Sven Halvar Löfgren
Born | 1910 |
Died | 1978 |
Related eponyms
Biography of Sven Halvar Löfgren
Sven Halvar Löfgren was the second of six children born to August Löfgren, a landowner, and Hilma Elasson. He distinguished himself in school and graduated from the gymnasium with outstanding marks. He studied medicine at the Karolinska institute in Stockholm, becoming a medical licentiate in 1935. He defended his doctoral dissertation at the Karolinska institutet on May 18, 1946 and subsequently became a docent - lecturer - of internal medicine.

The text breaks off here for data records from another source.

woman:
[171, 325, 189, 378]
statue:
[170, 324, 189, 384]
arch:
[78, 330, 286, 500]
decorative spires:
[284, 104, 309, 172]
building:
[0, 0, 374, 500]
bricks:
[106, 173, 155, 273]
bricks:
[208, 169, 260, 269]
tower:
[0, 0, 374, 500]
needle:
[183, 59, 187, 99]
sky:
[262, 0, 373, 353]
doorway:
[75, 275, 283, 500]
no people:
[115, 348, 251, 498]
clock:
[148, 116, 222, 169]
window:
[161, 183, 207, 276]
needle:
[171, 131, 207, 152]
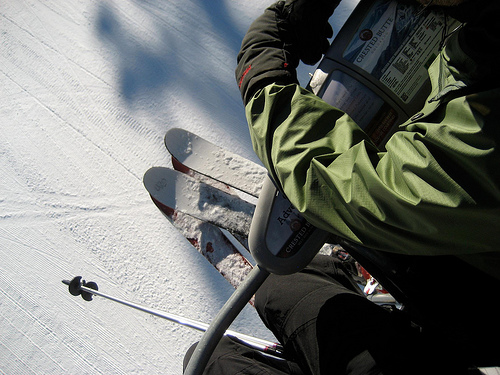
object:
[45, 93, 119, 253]
ground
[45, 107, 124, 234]
snow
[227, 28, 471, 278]
jacket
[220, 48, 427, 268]
skier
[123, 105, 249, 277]
skis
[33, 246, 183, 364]
ski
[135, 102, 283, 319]
ski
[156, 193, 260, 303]
ski lift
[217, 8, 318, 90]
black glove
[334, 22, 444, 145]
snow lift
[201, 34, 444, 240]
jacket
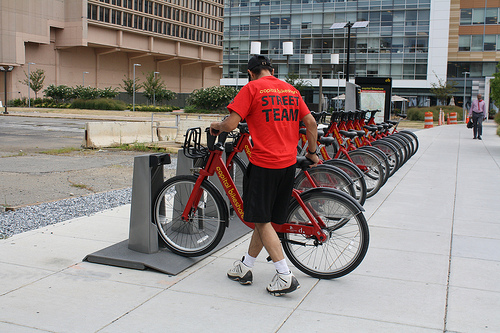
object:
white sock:
[242, 252, 257, 271]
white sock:
[273, 257, 290, 273]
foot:
[266, 274, 301, 296]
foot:
[227, 259, 254, 284]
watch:
[308, 149, 316, 154]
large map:
[361, 89, 386, 123]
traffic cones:
[424, 111, 457, 129]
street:
[318, 127, 497, 272]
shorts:
[243, 161, 296, 225]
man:
[209, 55, 320, 297]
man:
[466, 92, 485, 141]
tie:
[478, 99, 481, 111]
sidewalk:
[16, 119, 498, 330]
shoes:
[266, 273, 302, 296]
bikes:
[127, 105, 427, 284]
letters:
[216, 167, 245, 220]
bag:
[467, 120, 474, 129]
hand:
[469, 114, 472, 117]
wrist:
[304, 144, 323, 169]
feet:
[226, 256, 301, 297]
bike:
[151, 121, 370, 281]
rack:
[81, 148, 218, 276]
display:
[360, 89, 386, 124]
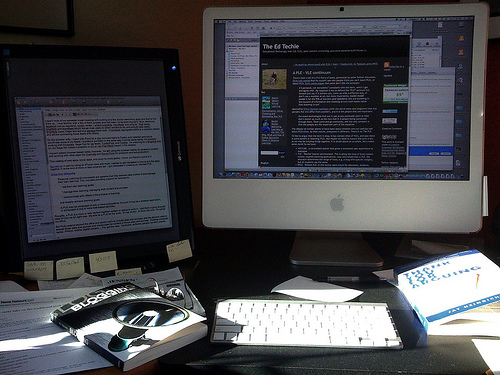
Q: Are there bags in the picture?
A: No, there are no bags.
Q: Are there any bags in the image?
A: No, there are no bags.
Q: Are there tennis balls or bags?
A: No, there are no bags or tennis balls.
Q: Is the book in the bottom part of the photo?
A: Yes, the book is in the bottom of the image.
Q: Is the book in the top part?
A: No, the book is in the bottom of the image.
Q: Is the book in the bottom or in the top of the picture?
A: The book is in the bottom of the image.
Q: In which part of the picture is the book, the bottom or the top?
A: The book is in the bottom of the image.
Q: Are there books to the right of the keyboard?
A: Yes, there is a book to the right of the keyboard.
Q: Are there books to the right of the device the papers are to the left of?
A: Yes, there is a book to the right of the keyboard.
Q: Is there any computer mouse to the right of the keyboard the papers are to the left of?
A: No, there is a book to the right of the keyboard.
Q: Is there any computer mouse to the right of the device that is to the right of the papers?
A: No, there is a book to the right of the keyboard.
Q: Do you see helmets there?
A: No, there are no helmets.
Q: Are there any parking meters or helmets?
A: No, there are no helmets or parking meters.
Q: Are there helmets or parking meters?
A: No, there are no helmets or parking meters.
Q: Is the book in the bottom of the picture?
A: Yes, the book is in the bottom of the image.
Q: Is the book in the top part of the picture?
A: No, the book is in the bottom of the image.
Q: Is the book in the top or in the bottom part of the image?
A: The book is in the bottom of the image.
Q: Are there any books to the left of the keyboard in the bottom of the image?
A: Yes, there is a book to the left of the keyboard.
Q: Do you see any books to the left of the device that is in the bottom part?
A: Yes, there is a book to the left of the keyboard.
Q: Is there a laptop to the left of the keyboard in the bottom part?
A: No, there is a book to the left of the keyboard.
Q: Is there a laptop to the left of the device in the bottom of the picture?
A: No, there is a book to the left of the keyboard.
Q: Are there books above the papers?
A: Yes, there is a book above the papers.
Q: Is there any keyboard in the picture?
A: Yes, there is a keyboard.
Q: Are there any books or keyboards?
A: Yes, there is a keyboard.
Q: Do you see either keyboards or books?
A: Yes, there is a keyboard.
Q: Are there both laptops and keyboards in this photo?
A: No, there is a keyboard but no laptops.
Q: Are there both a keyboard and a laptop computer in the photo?
A: No, there is a keyboard but no laptops.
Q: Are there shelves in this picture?
A: No, there are no shelves.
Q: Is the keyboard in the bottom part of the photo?
A: Yes, the keyboard is in the bottom of the image.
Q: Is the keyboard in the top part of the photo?
A: No, the keyboard is in the bottom of the image.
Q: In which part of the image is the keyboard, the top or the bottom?
A: The keyboard is in the bottom of the image.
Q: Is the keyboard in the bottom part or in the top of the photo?
A: The keyboard is in the bottom of the image.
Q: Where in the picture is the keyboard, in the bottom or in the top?
A: The keyboard is in the bottom of the image.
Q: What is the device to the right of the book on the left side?
A: The device is a keyboard.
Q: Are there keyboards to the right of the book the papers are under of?
A: Yes, there is a keyboard to the right of the book.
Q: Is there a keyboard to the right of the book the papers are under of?
A: Yes, there is a keyboard to the right of the book.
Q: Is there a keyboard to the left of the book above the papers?
A: No, the keyboard is to the right of the book.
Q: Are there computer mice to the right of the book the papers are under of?
A: No, there is a keyboard to the right of the book.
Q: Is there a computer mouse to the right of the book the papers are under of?
A: No, there is a keyboard to the right of the book.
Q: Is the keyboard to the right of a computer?
A: No, the keyboard is to the right of a book.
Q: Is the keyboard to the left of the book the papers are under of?
A: No, the keyboard is to the right of the book.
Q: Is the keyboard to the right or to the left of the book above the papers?
A: The keyboard is to the right of the book.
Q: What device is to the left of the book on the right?
A: The device is a keyboard.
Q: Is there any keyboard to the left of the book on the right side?
A: Yes, there is a keyboard to the left of the book.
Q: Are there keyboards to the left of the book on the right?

In 1971 the title of professor, an unusual honour in Sweden for a physician practising outside a university department.
Löfgren spent his entire clinical career at St. Görans sjukhus in Stockholm. At first he was deputy head physician, later he succeeded professor Alf Westergren (1891-1968). However, his medical role model was docent Folke Lindstedt, physician-in-chief at the department of internal medicine at St. Göran. He was also influenced by Jörgen Nilsen Schaumann (1879-1953). In 1963 he hosted a highly successful international congress on sarcoidosis in Stockholm.
Löfgren was a shy, reserved man who loved his family and St. Göran's Hospital. His wife was also a physician and the couple had four children.
Bibliography
- Folke Lindström, Bertil Lindblom:
Sven Löfgren. Hans observationer ledde fram til ökad kunnskap om akut sarkoidosartritt.
Läkartidningen, Stockholm, 1986, 83 (37): 127-128.
In the series: Mannen bakom syndromet [The Man Behind the Syndrome]. - D. Geraint James:
The sarcoidosis movement and its personalities.
Journal of Medical Biography, 1995, 3 (3): 151-152.